Nadezhda Malaxiano was born into a Greek family in the city of Taganrog in 1862. She graduated from the Taganrog Mariinskaya Girls Gymnasium, and gave lessons in a church school. The family lived in a house on Gogolevski Street 8, next to Anton Chekhov's family house. Nadezhda Malaxiano became involved with a Narodnaya Volya group, being one of its activists in Taganrog's underground printshop in 1885–1886 on Glushko Street 60. She made a sham marriage with Akim Sigida (1868-1888) for conspiracy work at the printshop.

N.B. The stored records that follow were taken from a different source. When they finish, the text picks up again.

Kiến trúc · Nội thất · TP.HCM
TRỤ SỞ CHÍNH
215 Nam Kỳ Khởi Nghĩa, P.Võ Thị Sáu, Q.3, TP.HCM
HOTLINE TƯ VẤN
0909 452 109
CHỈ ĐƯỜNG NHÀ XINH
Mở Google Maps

Birthhouse of Nadezhda Sigida (Malaxiano) in Taganrog. © TaganrogCity.Com

The Don Process

On 23 January 1886 following the disclosure of Narodnaya Volya's printers in Taganrog, she was arrested along with other organization members.[1] The special hearing for her case was held in the Senate December 8–9, 1887 and was referred to as The Don Process (Донской процесс). At court, Nadezhda Sigida used the tactics of Narodnaya Volya, refusing to testify and only acknowledging her membership to the revolutionary organization. She was sentenced to death penalty. Sigida appealed for pardon following the request of Malaxiano family, and the death penalty was replaced by 8 years of katorga on Kara River in Transbaikalia.

The Kara katorga tragedy

Sigida was a participant with fellow women convicts in demanding the removal of the prison commandant, Lt.Col. Masiuyukov, who was allowing harsh treatment of the women convicts, as evidenced in the incident with Yelizaveta Kovalskaya in Aug. 1888. Two hunger strikes followed without any changes. Nadezhda Sigida then slapped Masiuyukov's face on 31 Aug. 1889. This resulted in her transfer into the criminal section of the prison at Ust Kara. A third hunger strike followed on 1 Sept. 1889, resulting in Maria Kalyuzhna, Nadia Smyrnytska, and Maria Kovalevska being transferred to Ust Kara. The governor-general Andrei Korf sentenced Sigida to 100 birch-rods, but the order was not immediately carried out following a report from the prison surgeon that she could not withstand the punishment. The governor-general reiterated the order and it was carried out on 6 Nov. 1889. In protest, Nadezhda Sigida and 23 other political prisoners took poison. Six died. They included Nadezhda Sigida on 8 Nov., Maria Kalyuzhna, Nadia Smyrnytska, and Maria Kovalevska on 10 Nov., plus Ivan Kalyuzhny [ru], and Sergei Bobokhof on 16 Nov.[1]

Aftermath

This event stirred public response. Reports on the events of 1889 were published in major Russian and European newspapers, including two articles in the British newspaper The Times. As a consequence, Kara katorga was closed, and the corporal punishment for imprisoned women and dvorianins (nobility) was abolished by the law of March 28, 1893.[citation needed]

See also

References

  1. ^ a b Kennan, George (1891). Siberia and the Exile System. London: James R. Osgood, McIlvaine & Co. pp. 263–268.